So at the moment, FCP X is pretty much a disaster. Lots of people are saying that it will get better, but for now I could never make a movie with it. That’s not being elitist or anything, it’s just a tool that I can’t use. Maybe it will get to a point where we can use FCP X, but for now I’m working under the assumption that FCP 7 is the end of the line for me.
Now, I just upgraded to FCP 7 a couple weeks before the release of FCP X, and I’m feeling pretty clever about that. But it also points out an important thing. We don’t always have to use top-of-the-line software to edit. I tend not to work under crazy deadlines, so things like 32-bit rendering and lack of multicore support are more minor annoyance than workflow killer. If I can bring videos files in, convert them to a nice codec, edit them, and then export in several different ways, including OMF, then I’m very happy.
So I’m not here to complain about FCP X. Maybe it will end up being awesome. At the moment I worry about little things like having to trick it into doing audio and video transitions separately but maybe the world is changing and I won’t be the cool kid who know how all the software works anymore. I’ll be using FCP 7 until it stops being useful to me then I’ll try something else. I want to explore the other options I’ve ignored for so long because FCP was so good.
First up is Avid. Avid has really stepped up its game in the past few years. They’ve put out a ton of releases, and most importantly for me, they’ve started limited support for 3rd party I/O hardware. Cost has always been my biggest problem with Avid. I know it works great, but I just don’t have the money for a $5,000 Mojo DX. I’m using a $200 Blackmagic Intensity Pro right now, and it does absolutely everything I need. Avid doesn’t support any Blackmagic cards, but the $450 Matrox MXO2 Mini they currently support is a fair deal. The great thing about Avid is DNxHD, which is just as wonderfully simple as ProRes, and it’s freely available, which will become important as we look at other options.
I experimented with Adobe Premiere back in college, and I couldn’t make heads or tails of it. It wasn’t quite as confusing as iMovie, but it immediately turned me off. In the meantime, Adobe has totally overhauled the program, and it is by many accounts a great program. I’ve always considered it a bit of a joke, but considering that it already comes with the Production Premium suite, a lot of places I work already own it. And it works with all the same hardware FCP does. I’m anxious to try a small project with it to see how things turn out. It seems like a poor-man’s FCP 7, but a very rich man’s FCP X. It’s written in modern code, and fully takes advantage of the power of our modern computers, but it also looks and feels like a regular editing program. What it doesn’t have is a ProRes or DNxHD. If you already have FCP on your computer, you can use ProRes, but that’s not something we can rely on indefinitely. It seems like DNxHD would be the best choice, since you’ve long been able to install Avid codecs on any computer separately from the Avid software.
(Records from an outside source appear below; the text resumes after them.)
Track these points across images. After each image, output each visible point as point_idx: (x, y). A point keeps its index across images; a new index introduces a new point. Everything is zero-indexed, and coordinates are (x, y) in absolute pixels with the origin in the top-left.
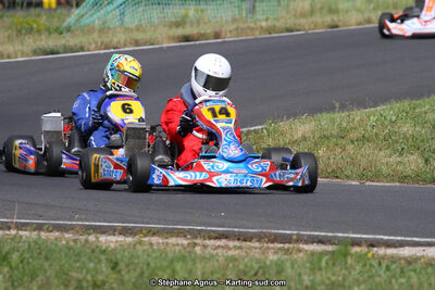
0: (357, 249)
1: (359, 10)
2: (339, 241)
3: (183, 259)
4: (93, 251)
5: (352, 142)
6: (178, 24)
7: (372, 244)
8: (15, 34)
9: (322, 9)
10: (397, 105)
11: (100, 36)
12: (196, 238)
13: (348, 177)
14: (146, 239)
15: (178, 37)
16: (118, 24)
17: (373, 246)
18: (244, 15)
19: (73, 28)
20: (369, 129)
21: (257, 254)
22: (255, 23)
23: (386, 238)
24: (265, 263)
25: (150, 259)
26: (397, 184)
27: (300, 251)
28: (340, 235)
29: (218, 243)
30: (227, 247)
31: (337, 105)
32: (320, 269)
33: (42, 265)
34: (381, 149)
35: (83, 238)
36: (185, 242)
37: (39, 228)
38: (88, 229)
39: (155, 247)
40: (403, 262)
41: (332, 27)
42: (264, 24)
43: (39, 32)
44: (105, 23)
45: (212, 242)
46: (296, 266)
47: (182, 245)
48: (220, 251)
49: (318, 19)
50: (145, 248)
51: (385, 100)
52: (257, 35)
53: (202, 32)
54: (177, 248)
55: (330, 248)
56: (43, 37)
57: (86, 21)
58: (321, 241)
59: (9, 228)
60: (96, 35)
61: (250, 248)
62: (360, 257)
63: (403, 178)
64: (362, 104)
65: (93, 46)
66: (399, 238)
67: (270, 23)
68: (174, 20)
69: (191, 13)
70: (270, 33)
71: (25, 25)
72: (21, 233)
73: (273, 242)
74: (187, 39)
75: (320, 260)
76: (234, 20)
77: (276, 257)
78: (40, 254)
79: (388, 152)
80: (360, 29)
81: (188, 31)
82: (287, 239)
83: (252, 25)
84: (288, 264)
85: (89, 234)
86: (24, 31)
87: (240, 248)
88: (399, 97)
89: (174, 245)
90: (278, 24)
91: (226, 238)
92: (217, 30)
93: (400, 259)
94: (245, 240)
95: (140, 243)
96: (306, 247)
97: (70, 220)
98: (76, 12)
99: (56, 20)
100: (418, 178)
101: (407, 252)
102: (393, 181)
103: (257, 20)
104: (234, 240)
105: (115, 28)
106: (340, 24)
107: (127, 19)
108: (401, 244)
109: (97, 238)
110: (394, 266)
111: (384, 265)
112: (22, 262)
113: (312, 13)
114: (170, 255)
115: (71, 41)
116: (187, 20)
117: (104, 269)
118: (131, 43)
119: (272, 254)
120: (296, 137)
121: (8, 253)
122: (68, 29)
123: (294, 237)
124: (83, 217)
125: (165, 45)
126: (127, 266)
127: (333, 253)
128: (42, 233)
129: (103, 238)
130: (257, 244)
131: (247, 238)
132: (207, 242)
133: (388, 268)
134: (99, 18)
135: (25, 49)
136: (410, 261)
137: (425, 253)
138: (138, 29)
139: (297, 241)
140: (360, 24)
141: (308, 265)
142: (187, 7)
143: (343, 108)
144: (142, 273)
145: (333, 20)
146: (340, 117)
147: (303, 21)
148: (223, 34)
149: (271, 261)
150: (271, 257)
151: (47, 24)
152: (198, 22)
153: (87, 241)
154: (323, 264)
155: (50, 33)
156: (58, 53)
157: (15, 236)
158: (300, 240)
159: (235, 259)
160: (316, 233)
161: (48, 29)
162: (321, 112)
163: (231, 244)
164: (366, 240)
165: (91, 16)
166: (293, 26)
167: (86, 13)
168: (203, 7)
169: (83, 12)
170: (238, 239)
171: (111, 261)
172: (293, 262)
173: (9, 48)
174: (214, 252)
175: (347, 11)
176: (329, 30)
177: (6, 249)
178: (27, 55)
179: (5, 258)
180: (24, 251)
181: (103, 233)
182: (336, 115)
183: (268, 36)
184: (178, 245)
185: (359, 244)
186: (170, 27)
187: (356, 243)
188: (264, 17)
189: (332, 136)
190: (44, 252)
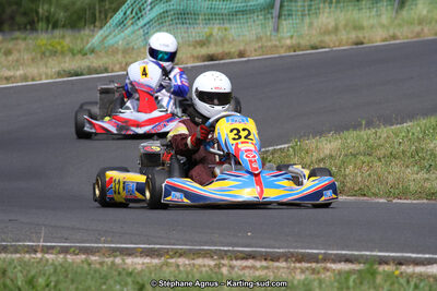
0: (386, 268)
1: (383, 26)
2: (367, 259)
4: (120, 274)
5: (379, 159)
6: (202, 44)
7: (400, 262)
8: (39, 56)
9: (346, 26)
10: (423, 122)
11: (124, 57)
12: (223, 258)
13: (375, 195)
14: (172, 261)
15: (203, 56)
16: (142, 44)
17: (401, 264)
18: (269, 33)
19: (97, 49)
20: (396, 146)
21: (284, 275)
22: (280, 41)
23: (414, 255)
24: (292, 283)
26: (425, 201)
27: (328, 270)
28: (368, 253)
29: (245, 263)
30: (253, 267)
31: (364, 123)
32: (348, 288)
33: (68, 288)
34: (407, 167)
35: (109, 260)
36: (212, 263)
37: (65, 251)
38: (114, 252)
39: (181, 268)
40: (431, 280)
41: (357, 44)
42: (288, 42)
43: (62, 53)
44: (129, 43)
45: (239, 263)
46: (324, 286)
47: (209, 266)
48: (247, 272)
49: (343, 36)
50: (172, 269)
51: (411, 117)
52: (283, 53)
53: (227, 50)
54: (204, 269)
55: (357, 267)
56: (67, 59)
57: (110, 41)
58: (348, 260)
59: (36, 252)
60: (120, 56)
61: (277, 268)
62: (389, 276)
63: (431, 195)
64: (388, 121)
65: (118, 66)
66: (427, 256)
67: (294, 41)
68: (198, 39)
69: (215, 32)
70: (295, 51)
71: (49, 47)
72: (46, 256)
73: (300, 262)
74: (211, 58)
75: (347, 279)
76: (259, 39)
77: (303, 277)
78: (67, 277)
79: (416, 168)
80: (385, 46)
81: (212, 50)
82: (313, 259)
83: (277, 43)
84: (316, 284)
85: (115, 257)
86: (47, 54)
87: (267, 268)
88: (426, 114)
89: (200, 266)
90: (303, 42)
91: (254, 258)
92: (242, 48)
93: (429, 276)
94: (272, 260)
95: (167, 264)
96: (333, 266)
97: (96, 242)
98: (100, 34)
99: (79, 41)
101: (435, 269)
102: (420, 198)
103: (282, 39)
104: (260, 260)
105: (139, 48)
106: (365, 41)
108: (430, 262)
109: (123, 260)
110: (422, 285)
111: (412, 284)
112: (47, 285)
113: (336, 29)
114: (197, 276)
115: (95, 62)
116: (212, 39)
119: (299, 274)
120: (322, 156)
121: (33, 277)
122: (92, 51)
123: (320, 257)
124: (109, 239)
125: (189, 65)
127: (359, 271)
128: (69, 256)
129: (129, 260)
130: (284, 264)
131: (275, 258)
132: (234, 263)
133: (416, 287)
134: (123, 39)
135: (49, 71)
139: (324, 260)
140: (385, 40)
141: (336, 284)
142: (211, 26)
143: (369, 125)
145: (357, 37)
146: (364, 133)
148: (248, 53)
149: (299, 281)
150: (298, 277)
151: (71, 45)
152: (222, 41)
153: (113, 263)
154: (351, 283)
155: (74, 55)
156: (82, 74)
157: (41, 259)
158: (326, 258)
160: (344, 252)
161: (71, 51)
162: (348, 130)
163: (258, 264)
164: (394, 259)
165: (115, 36)
166: (317, 44)
167: (110, 33)
168: (227, 26)
169: (107, 33)
170: (266, 260)
171: (138, 283)
172: (321, 282)
173: (32, 70)
174: (241, 273)
175: (372, 27)
176: (354, 47)
177: (33, 273)
178: (52, 78)
179: (31, 282)
180: (50, 275)
181: (130, 255)
182: (362, 133)
183: (292, 53)
184: (204, 266)
185: (387, 263)
186: (195, 47)
187: (383, 261)
188: (289, 34)
189: (359, 153)
190: (71, 275)
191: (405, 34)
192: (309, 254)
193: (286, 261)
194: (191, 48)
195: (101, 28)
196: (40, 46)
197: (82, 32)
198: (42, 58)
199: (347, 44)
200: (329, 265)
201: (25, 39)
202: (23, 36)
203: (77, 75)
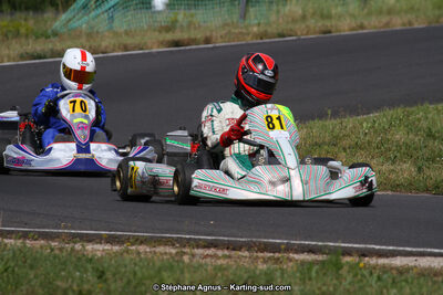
0: (348, 259)
1: (353, 16)
2: (330, 250)
3: (171, 268)
4: (79, 260)
5: (345, 149)
7: (363, 254)
9: (314, 14)
10: (390, 113)
11: (88, 41)
12: (184, 246)
14: (133, 248)
15: (168, 41)
16: (106, 28)
17: (364, 256)
18: (235, 20)
19: (60, 32)
20: (362, 137)
21: (246, 263)
22: (246, 28)
23: (378, 247)
24: (255, 273)
25: (137, 268)
26: (390, 193)
27: (291, 260)
28: (331, 244)
29: (207, 252)
30: (216, 256)
31: (329, 112)
32: (310, 279)
33: (27, 274)
34: (373, 158)
35: (69, 246)
36: (174, 251)
37: (25, 236)
38: (74, 238)
39: (142, 256)
40: (394, 272)
41: (325, 33)
42: (255, 29)
43: (27, 36)
44: (93, 27)
45: (200, 251)
46: (285, 276)
47: (171, 254)
48: (208, 260)
49: (311, 22)
50: (132, 256)
51: (378, 108)
52: (249, 40)
53: (193, 36)
54: (165, 256)
55: (320, 257)
56: (31, 41)
57: (74, 24)
58: (311, 250)
60: (84, 39)
61: (239, 257)
62: (352, 267)
63: (396, 187)
64: (354, 112)
66: (391, 248)
67: (262, 29)
68: (163, 24)
69: (180, 17)
70: (262, 39)
71: (11, 28)
72: (6, 241)
73: (262, 252)
74: (177, 44)
75: (309, 270)
76: (225, 25)
77: (265, 267)
78: (25, 262)
79: (381, 160)
80: (353, 35)
81: (177, 35)
82: (275, 248)
83: (244, 31)
84: (278, 274)
85: (75, 243)
86: (10, 35)
87: (230, 257)
88: (392, 105)
89: (161, 254)
90: (269, 30)
91: (215, 247)
92: (208, 34)
93: (392, 268)
94: (234, 249)
95: (127, 251)
96: (296, 256)
97: (56, 228)
98: (64, 17)
99: (42, 24)
100: (410, 186)
101: (398, 261)
102: (385, 189)
103: (249, 25)
104: (223, 249)
105: (103, 32)
106: (333, 30)
107: (116, 23)
108: (393, 254)
109: (84, 246)
110: (385, 276)
111: (375, 275)
112: (6, 270)
113: (304, 17)
114: (158, 264)
115: (58, 45)
116: (178, 25)
117: (91, 278)
118: (119, 48)
119: (261, 264)
122: (55, 34)
123: (284, 246)
124: (69, 225)
125: (154, 50)
126: (114, 275)
127: (323, 262)
128: (28, 241)
129: (89, 247)
130: (246, 254)
131: (236, 247)
132: (196, 251)
133: (379, 278)
134: (86, 23)
135: (12, 53)
136: (402, 271)
137: (417, 264)
138: (127, 33)
139: (287, 250)
140: (353, 29)
141: (298, 275)
142: (176, 11)
143: (335, 115)
144: (129, 282)
145: (325, 26)
146: (330, 123)
148: (214, 40)
149: (260, 271)
150: (260, 267)
151: (35, 28)
152: (189, 27)
153: (73, 249)
154: (314, 274)
155: (37, 38)
156: (45, 58)
158: (289, 249)
159: (225, 269)
160: (307, 243)
161: (35, 34)
162: (313, 119)
163: (220, 253)
164: (357, 250)
165: (78, 20)
166: (285, 32)
167: (74, 17)
168: (193, 11)
169: (70, 16)
170: (228, 248)
171: (98, 269)
172: (283, 272)
174: (203, 261)
175: (340, 17)
176: (322, 35)
178: (14, 60)
180: (8, 260)
181: (90, 241)
182: (328, 123)
183: (259, 41)
184: (166, 253)
185: (350, 255)
186: (160, 32)
187: (347, 252)
188: (256, 22)
189: (324, 143)
190: (29, 260)
191: (374, 24)
192: (272, 244)
193: (248, 250)
194: (157, 33)
195: (64, 11)
196: (1, 28)
197: (46, 16)
199: (315, 32)
200: (292, 255)
203: (40, 58)
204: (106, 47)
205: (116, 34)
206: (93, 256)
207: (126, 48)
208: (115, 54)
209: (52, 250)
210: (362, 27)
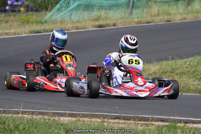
0: (179, 124)
1: (180, 14)
4: (57, 125)
5: (177, 75)
7: (186, 122)
8: (21, 24)
9: (163, 13)
10: (198, 58)
11: (60, 25)
12: (105, 118)
14: (82, 119)
15: (96, 25)
16: (69, 19)
17: (187, 123)
18: (127, 16)
20: (185, 69)
21: (132, 126)
23: (193, 119)
24: (137, 130)
26: (198, 94)
27: (153, 125)
28: (171, 118)
29: (115, 121)
30: (119, 123)
31: (170, 57)
32: (162, 133)
33: (33, 131)
34: (190, 78)
35: (52, 118)
36: (100, 120)
37: (33, 113)
38: (54, 114)
39: (86, 123)
41: (168, 21)
42: (136, 20)
43: (32, 23)
44: (62, 19)
45: (112, 121)
46: (151, 132)
47: (98, 122)
48: (116, 125)
49: (161, 17)
50: (81, 123)
51: (192, 55)
52: (134, 25)
53: (108, 23)
55: (167, 124)
56: (34, 25)
57: (54, 18)
58: (162, 120)
59: (19, 113)
60: (58, 24)
61: (130, 123)
64: (181, 57)
66: (199, 119)
67: (139, 19)
68: (94, 17)
69: (102, 14)
70: (139, 24)
71: (26, 19)
72: (24, 116)
73: (140, 121)
74: (100, 26)
75: (162, 129)
76: (122, 18)
77: (141, 128)
78: (33, 125)
79: (194, 79)
80: (181, 22)
81: (101, 23)
82: (147, 120)
83: (132, 21)
84: (147, 131)
85: (55, 117)
86: (25, 23)
87: (125, 123)
88: (199, 54)
89: (94, 122)
90: (143, 20)
91: (119, 119)
92: (115, 22)
93: (199, 129)
94: (127, 120)
95: (79, 121)
96: (156, 123)
97: (46, 110)
98: (49, 14)
99: (40, 17)
102: (196, 93)
103: (134, 18)
105: (67, 21)
106: (171, 20)
107: (73, 17)
108: (200, 122)
109: (59, 118)
110: (197, 132)
111: (192, 132)
112: (24, 129)
113: (158, 15)
115: (47, 27)
116: (101, 18)
117: (62, 133)
118: (74, 28)
119: (140, 126)
120: (151, 72)
121: (18, 125)
122: (46, 22)
123: (150, 119)
124: (52, 108)
125: (91, 29)
127: (168, 126)
128: (34, 116)
129: (62, 118)
130: (133, 122)
131: (129, 119)
132: (110, 120)
133: (193, 133)
134: (60, 17)
135: (26, 30)
138: (78, 21)
139: (152, 120)
140: (181, 20)
141: (157, 131)
142: (101, 12)
143: (173, 59)
145: (168, 18)
146: (171, 63)
147: (155, 18)
148: (117, 24)
149: (139, 130)
150: (139, 128)
151: (36, 19)
152: (106, 18)
153: (54, 120)
154: (164, 131)
155: (37, 23)
156: (41, 33)
157: (21, 117)
158: (153, 120)
160: (160, 117)
161: (36, 22)
162: (162, 60)
163: (121, 121)
164: (184, 120)
166: (149, 21)
167: (54, 14)
168: (108, 12)
169: (52, 14)
170: (124, 119)
171: (66, 129)
172: (150, 130)
173: (18, 30)
174: (113, 125)
175: (175, 14)
176: (167, 23)
177: (17, 123)
178: (27, 34)
179: (17, 127)
180: (25, 124)
181: (62, 116)
182: (169, 62)
183: (138, 25)
184: (96, 122)
185: (180, 122)
186: (93, 21)
188: (136, 16)
189: (168, 71)
190: (35, 125)
191: (190, 18)
192: (145, 117)
193: (134, 120)
194: (91, 21)
195: (50, 11)
196: (22, 19)
197: (41, 13)
198: (22, 24)
199: (164, 21)
200: (153, 123)
201: (15, 16)
202: (14, 14)
203: (39, 33)
204: (69, 28)
205: (73, 22)
206: (64, 123)
207: (77, 28)
208: (73, 31)
209: (45, 120)
210: (185, 19)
The wild card I started thinking about this week is Lightworks. It has a long history, with long-time Scorsese editor Thelma Schoonmaker being the most prominent of the fancy-pants editors who use it. I talked with her assistant about it a couple years ago and he was actually using FCP to do a lot of supplemental work, because Lightworks was missing some of the fancy new HD features FCP could handle at the time. It was recently turned in to open source software, although the full source code hasn’t been released yet. The price of $0 is hard to beat. They plan to update it with a lot of the things that I would like to see in an editing software, including support for the fancy codecs I like so much. I’m going to download it and try it out soon, and I will report back on my impressions. At the moment it only runs on Windows, which is a big scary thing for some people, but I for one would welcome a return to Windows. The only reason I switched to Mac OS was for FCP, but with that out of the picture, all the major programs are available for either platform.
I think we’ve all learned a valuable lesson recently, that counting on a single company to supply all of our needs is foolish. I’ve even seen some rumblings online that Apple might abandon the Mac Pro. Without the expansion slots and huge processing power of the Mac Pro, you’re left with the future promise of Thunderbolt, which sounds pretty cool, but leaves out decades of legacy connectors only available through PCI Express slots, like Fiber, SCSI, SAS, etc. and we can’t all just go out and buy new storage solutions every couple years. What we can definitely be flexible about is software. Software is cheap, and the more of it we know, the better off we’ll be.